MOTHER KNEW FOR WEEKS ABOUT GUN THAT WOULD KILL HER SON, PROSECUTOR SAYS

Three weeks before eight-year-old Liquarry Jefferson was shot to death by another child with his older brother’s handgun, his mother acknowledged the unregistered firearm in her home during a taped phone call to her incarcerated boyfriend, a Suffolk County prosecutor said at the close of her trial.

LAKEISHA GADSON (D.O.B. 8/17/76) of Roxbury is charged with involuntary manslaughter, reckless endangerment of a child, and other offenses for allegedly allowing her teenaged son to store a loaded gun in his dresser, which sat so low to the ground that Jefferson was able to retrieve it on the night of June 24, 2007, and provide it to his seven-year-old cousin. That cousin shot him during a game, causing injuries that killed him later that night.

“If the defendant hadn’t allowed her 15-year-old son to keep a 9mm semiautomatic handgun in the top drawer of his dresser,” Assistant District Attorney David Deakin told jurors during his closing argument, “Liquarry Jefferson would still be with us and we would not be here. That’s what this case is about.”

Deakin, the chief of Suffolk DA Daniel F. Conley’s Child Protection and Sexual Assault Bureau, introduced evidence and testimony during four days of trial to show that Gadson was well aware of the firearm before it was used to kill Jefferson and allowed JAYQUAN McCONNICO (D.O.B. 10/29/91) to store it in his room. McConnico pleaded guilty to similar offenses in 2008 as a youthful offender.

Deakin cited a June 2, 2007, conversation between Gadson and her boyfriend, who was behind bars at the Nashua Street Jail. As with all such calls, this one was recorded. It was also played for jurors, who heard Gadson recount a story in which McConnico came home to “get it” upon hearing a threat against a friend and quoted someone as saying McConnico should “make sure he’s strapped” – slang for carrying a gun.

In addition to manslaughter and endangerment charges, Gadson is also accused of misleading a police officer under the state’s witness intimidation laws for telling – and encouraging others to tell – investigators that unknown assailants entered her home and shot the boy to death before fleeing.

“There is no doubt that she told her children to lie to the police about the circumstances of this case,” Deakin said.

And in the aftermath of her son’s fatal shooting, Deakin said, Gadson waited while McConnico took the firearm and ammunition out of the apartment before he called 911. She never asked where the gun came from or how the seven-year-old boy got hold of it, Deakin said, telling jurors that she already knew the answers.

“The evidence tells us, not beyond a reasonable doubt but beyond any doubt, that the defendant knew Jayquan Martin kept a gun in his dresser,” Deakin said.

The “incredibly risky, unacceptably dangerous” decision to allow the gun to remain unsecured in a home with five children led predictably to Jefferson’s death at the hands of another child, Deakin said.
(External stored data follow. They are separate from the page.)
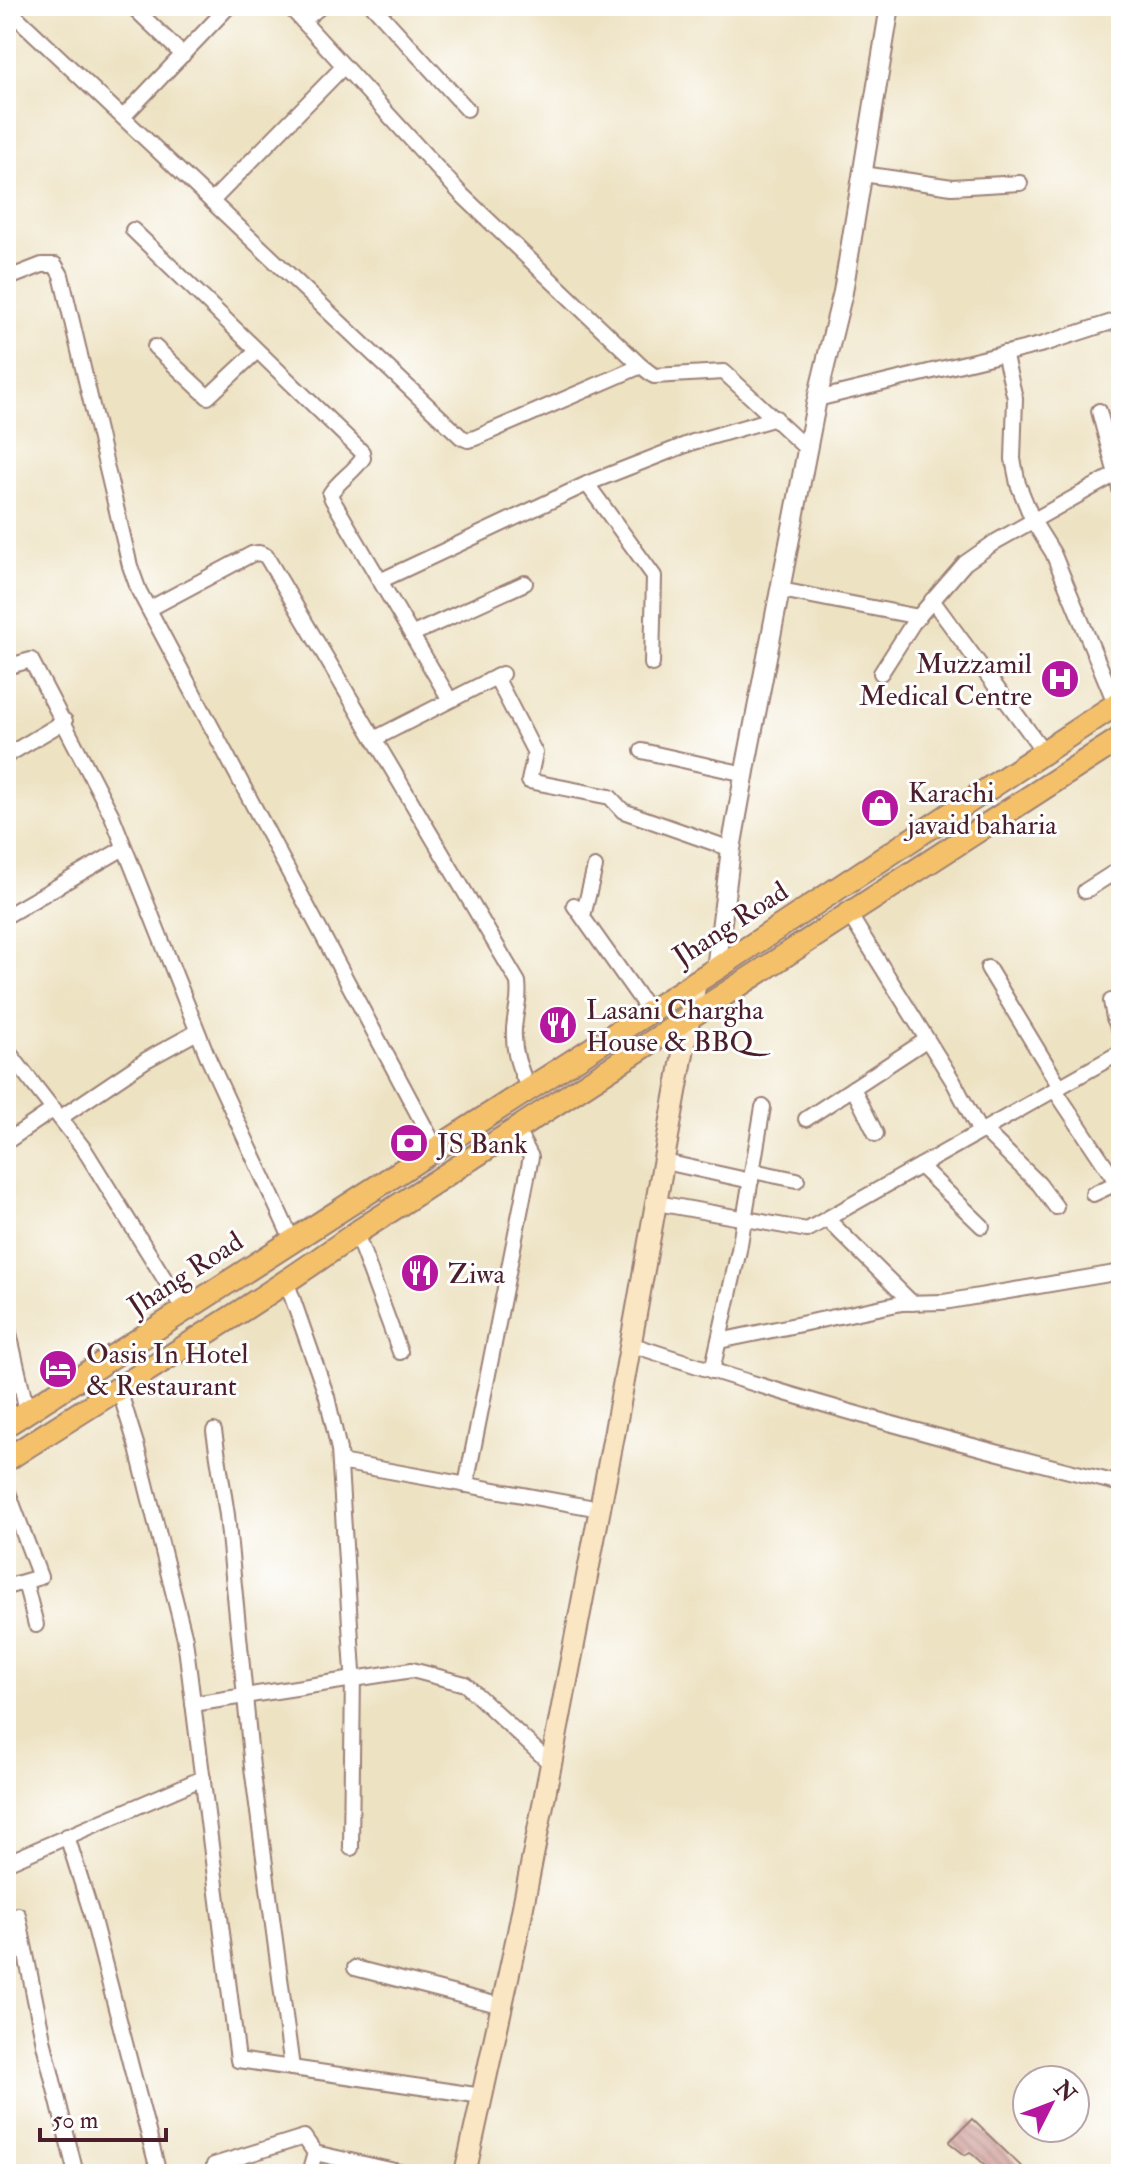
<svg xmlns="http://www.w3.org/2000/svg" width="1127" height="2180" font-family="'IM FELL Double Pica',serif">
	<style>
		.building { fill: url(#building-back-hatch) }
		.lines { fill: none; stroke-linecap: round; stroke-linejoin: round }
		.minor-casing { stroke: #9c8076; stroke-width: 18 }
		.tertiary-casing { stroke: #9c8076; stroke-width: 22 }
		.secondary-casing { stroke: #9c8076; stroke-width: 24 }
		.primary-casing { stroke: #9c8076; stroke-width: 26 }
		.minor { stroke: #fff; stroke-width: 14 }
		.tertiary { stroke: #fff; stroke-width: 18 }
		.secondary { stroke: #fbe6c3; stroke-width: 20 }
		.primary { stroke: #f4c16a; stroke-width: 22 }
		.labels { text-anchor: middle; stroke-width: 6; stroke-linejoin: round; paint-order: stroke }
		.poi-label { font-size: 28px; fill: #4a1f2b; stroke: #fff; text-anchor: start }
		.street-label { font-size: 28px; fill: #4a1f2b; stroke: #fff }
	</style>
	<defs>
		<pattern id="building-back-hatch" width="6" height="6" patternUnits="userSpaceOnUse" patternTransform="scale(2)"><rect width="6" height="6" fill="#cc9893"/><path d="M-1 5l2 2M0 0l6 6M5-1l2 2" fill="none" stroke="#a87b78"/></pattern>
	</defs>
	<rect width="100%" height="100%" fill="#fff"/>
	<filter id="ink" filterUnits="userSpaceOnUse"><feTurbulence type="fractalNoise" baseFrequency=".0125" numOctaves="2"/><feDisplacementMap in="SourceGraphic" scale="16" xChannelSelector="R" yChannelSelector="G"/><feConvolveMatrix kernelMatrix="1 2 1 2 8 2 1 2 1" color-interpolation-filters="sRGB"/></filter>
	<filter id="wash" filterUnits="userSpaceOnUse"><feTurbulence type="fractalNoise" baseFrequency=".006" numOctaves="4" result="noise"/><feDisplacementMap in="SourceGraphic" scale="32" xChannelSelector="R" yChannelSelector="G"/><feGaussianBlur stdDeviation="1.8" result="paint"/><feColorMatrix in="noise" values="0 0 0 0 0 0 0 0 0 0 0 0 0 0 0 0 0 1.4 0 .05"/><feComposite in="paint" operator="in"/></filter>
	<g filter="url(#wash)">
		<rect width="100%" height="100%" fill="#ede2c2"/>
		<g id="blocks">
			<!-- building -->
			<path class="building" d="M972,2119L1029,2174H995L973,2154L970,2152L965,2155L951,2144L950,2141Z"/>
		</g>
	</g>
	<g filter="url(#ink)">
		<use href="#blocks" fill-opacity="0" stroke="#9c8076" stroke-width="2"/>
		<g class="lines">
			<!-- minor casing -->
			<g class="minor-casing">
				<g id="minor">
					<path d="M132,6L183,55"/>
					<path d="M289,6L461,194L641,366L654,376L724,372L808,450"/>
					<path d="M373,6L467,109"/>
					<path d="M6,7L461,437L468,440L475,438L641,366"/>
					<path d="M303,21L321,6"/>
					<path d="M123,117L229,6"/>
					<path d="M863,174L952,187L1020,183"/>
					<path d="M212,201L344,66"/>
					<path d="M133,230L362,452L363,458C354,472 339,480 330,494L332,499L450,700"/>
					<path d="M6,279L42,265H55L61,275L130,566L139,591L436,1148"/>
					<path d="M155,347L208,397L257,351"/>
					<path d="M1004,353L1015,398L1013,459L1018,484L1033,521L1053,553L1116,705"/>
					<path d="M817,399L1044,344L1121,319"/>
					<path d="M1099,411L1121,493"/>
					<path d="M587,484L654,576L652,664"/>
					<path d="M382,580L591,482L693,442L776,418"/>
					<path d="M781,590L919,617"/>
					<path d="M932,600L1044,752"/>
					<path d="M149,609L252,554L259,553L266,556L518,982C520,1002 517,1003 515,1020C511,1044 518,1068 529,1088"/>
					<path d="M413,634L525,583"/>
					<path d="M6,667L31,660L112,816L209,1060L292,1240"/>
					<path d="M881,673L913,623L965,563L995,542L1116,474"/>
					<path d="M496,677L535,753L529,781L610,797L623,811L731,849"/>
					<path d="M374,739L502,674"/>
					<path d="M642,751L745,774"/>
					<path d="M6,756L65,721"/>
					<path d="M1085,891L1121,868"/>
					<path d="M574,905L649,1011"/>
					<path d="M849,914L953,1081L980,1132"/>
					<path d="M6,916L124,848"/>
					<path d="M583,916L595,867"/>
					<path d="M988,968L1060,1087"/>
					<path d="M1111,1001L1114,1018L1121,1033"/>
					<path d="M6,1049L84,1149L184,1310"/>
					<path d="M853,1088L876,1134"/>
					<path d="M1055,1090L1117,1183"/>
					<path d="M60,1118L146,1060L197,1032"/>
					<path d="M806,1119L926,1040"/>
					<path d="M984,1130L1039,1184L1056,1207"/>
					<path d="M6,1142L54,1109"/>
					<path d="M665,1162L751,1181"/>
					<path d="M920,1166L982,1226"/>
					<path d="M753,1171L797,1180"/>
					<path d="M1093,1194L1121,1181"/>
					<path d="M657,1203L807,1230L1121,1052"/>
					<path d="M827,1219L912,1303"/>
					<path d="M356,1233L400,1352"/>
					<path d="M287,1283L327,1397L339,1450L353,1672L351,1848"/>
					<path d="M6,1320L27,1411"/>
					<path d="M719,1341L902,1303L944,1302L1121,1272"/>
					<path d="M630,1344C792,1398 955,1443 1121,1484"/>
					<path d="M712,1371L739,1250L763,1107"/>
					<path d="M118,1386L136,1444L185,1639L238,2060L482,2096"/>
					<path d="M214,1431L227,1515L252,1767L292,2068"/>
					<path d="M340,1462L600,1509"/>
					<path d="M466,1485L531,1157L516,1129"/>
					<path d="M6,1487L40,1577L6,1587"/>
					<path d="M25,1582L36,1625"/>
					<path d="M193,1704L412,1670L465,1684L551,1764"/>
					<path d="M67,1836L91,1912L159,2174"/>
					<path d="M6,1863L203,1778"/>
					<path d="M18,1915L44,2044L76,2174"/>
					<path d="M355,1968L502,2006"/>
					<path d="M217,2174L214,2165L304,2137L315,2153L408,2174"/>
					<path d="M309,2174L315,2153"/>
				</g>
			</g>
			<!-- tertiary casing -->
			<g class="tertiary-casing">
				<path id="tertiary" d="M716,969L731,849L747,760L817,399L843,292L890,6"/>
			</g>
			<!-- secondary casing -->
			<g class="secondary-casing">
				<path id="secondary" d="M465,2174L518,1932L551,1764L616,1425L696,981"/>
			</g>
			<!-- primary casing -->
			<g class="primary-casing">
				<g id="primary">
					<path d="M6,1425L716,969L1121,701"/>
					<path d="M6,1460C124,1383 245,1313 359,1231L1121,738"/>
				</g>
			</g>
			<!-- minor -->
			<use href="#minor" class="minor"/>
			<!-- tertiary -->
			<use href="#tertiary" class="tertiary"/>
			<!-- secondary -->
			<use href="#secondary" class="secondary"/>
			<!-- primary -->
			<use href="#primary" class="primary"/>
		</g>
	</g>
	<!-- icons -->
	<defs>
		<g id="hospital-disc" transform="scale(2)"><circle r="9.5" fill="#b5179e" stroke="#fff"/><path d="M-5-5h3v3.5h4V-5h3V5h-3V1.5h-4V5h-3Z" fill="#fff"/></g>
		<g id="shop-disc" transform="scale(2)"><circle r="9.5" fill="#b5179e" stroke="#fff"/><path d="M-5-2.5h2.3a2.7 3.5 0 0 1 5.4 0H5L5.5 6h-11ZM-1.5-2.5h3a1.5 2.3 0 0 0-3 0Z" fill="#fff"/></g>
		<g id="restaurant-disc" transform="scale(2)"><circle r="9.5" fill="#b5179e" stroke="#fff"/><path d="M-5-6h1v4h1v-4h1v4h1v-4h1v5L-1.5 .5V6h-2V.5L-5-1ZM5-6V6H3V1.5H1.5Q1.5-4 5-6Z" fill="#fff"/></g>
		<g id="bank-disc" transform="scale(2)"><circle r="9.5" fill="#b5179e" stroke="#fff"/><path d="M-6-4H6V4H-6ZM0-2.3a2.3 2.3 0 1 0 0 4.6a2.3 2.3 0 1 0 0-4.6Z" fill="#fff"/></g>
		<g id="hotel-disc" transform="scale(2)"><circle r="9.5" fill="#b5179e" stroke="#fff"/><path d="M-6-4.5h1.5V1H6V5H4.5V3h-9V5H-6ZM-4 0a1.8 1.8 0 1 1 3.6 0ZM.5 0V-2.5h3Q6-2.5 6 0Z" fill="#fff"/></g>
	</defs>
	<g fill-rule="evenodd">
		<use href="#hospital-disc" x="1060" y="679"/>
		<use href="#shop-disc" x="880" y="808"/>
		<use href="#restaurant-disc" x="558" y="1025"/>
		<use href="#bank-disc" x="409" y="1143"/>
		<use href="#restaurant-disc" x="420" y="1273"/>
		<use href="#hotel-disc" x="58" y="1369"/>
	</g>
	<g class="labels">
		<!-- poi labels -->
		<g class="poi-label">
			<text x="1032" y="673" text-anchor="end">Muzzamil<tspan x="1032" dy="32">Medical Centre</tspan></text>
			<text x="908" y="802">Karachi<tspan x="908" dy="32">javaid baharia</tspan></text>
			<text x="586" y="1019">Lasani Chargha<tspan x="586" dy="32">House &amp; BBQ</tspan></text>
			<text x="437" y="1153">JS Bank</text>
			<text x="448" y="1283">Ziwa</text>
			<text x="86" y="1363">Oasis In Hotel<tspan x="86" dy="32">&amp; Restaurant</tspan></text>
		</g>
		<!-- street labels -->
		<g class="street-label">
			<text transform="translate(730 923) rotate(-33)" y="10">Jhang Road</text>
			<text transform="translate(185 1273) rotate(-33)" y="10">Jhang Road</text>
		</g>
	</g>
	<!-- margin -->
	<rect width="1127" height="2180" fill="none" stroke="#fff" stroke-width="32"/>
	<!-- north arrow -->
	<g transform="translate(1051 2104) rotate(48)"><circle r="38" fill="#ffffff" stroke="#b7a5aa" stroke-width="2"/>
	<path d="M0-6L14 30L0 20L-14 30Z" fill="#b5179e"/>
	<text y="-12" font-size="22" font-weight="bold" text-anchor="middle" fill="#4a1f2b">N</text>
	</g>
	<!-- scale -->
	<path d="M40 2128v12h126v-12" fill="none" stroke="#4a1f2b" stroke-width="4"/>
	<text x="52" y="2128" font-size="24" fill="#4a1f2b" stroke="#ffffff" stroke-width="6" paint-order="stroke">50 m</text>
</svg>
“If she had not let Jayquan McConnico keep that gun in his dresser, Liquarry Jefferson would not have died,” Deakin said.

After closing arguments, Suffolk Superior Court Judge Thomas Connors began instructing jurors on the relevant law. If jurors do not reach unanimous verdicts today, they will return to courtroom 806 on Monday at 9:00

Philip Harrison is the DA’s assigned victim-witness advocate. Peter Krupp represents the defendant.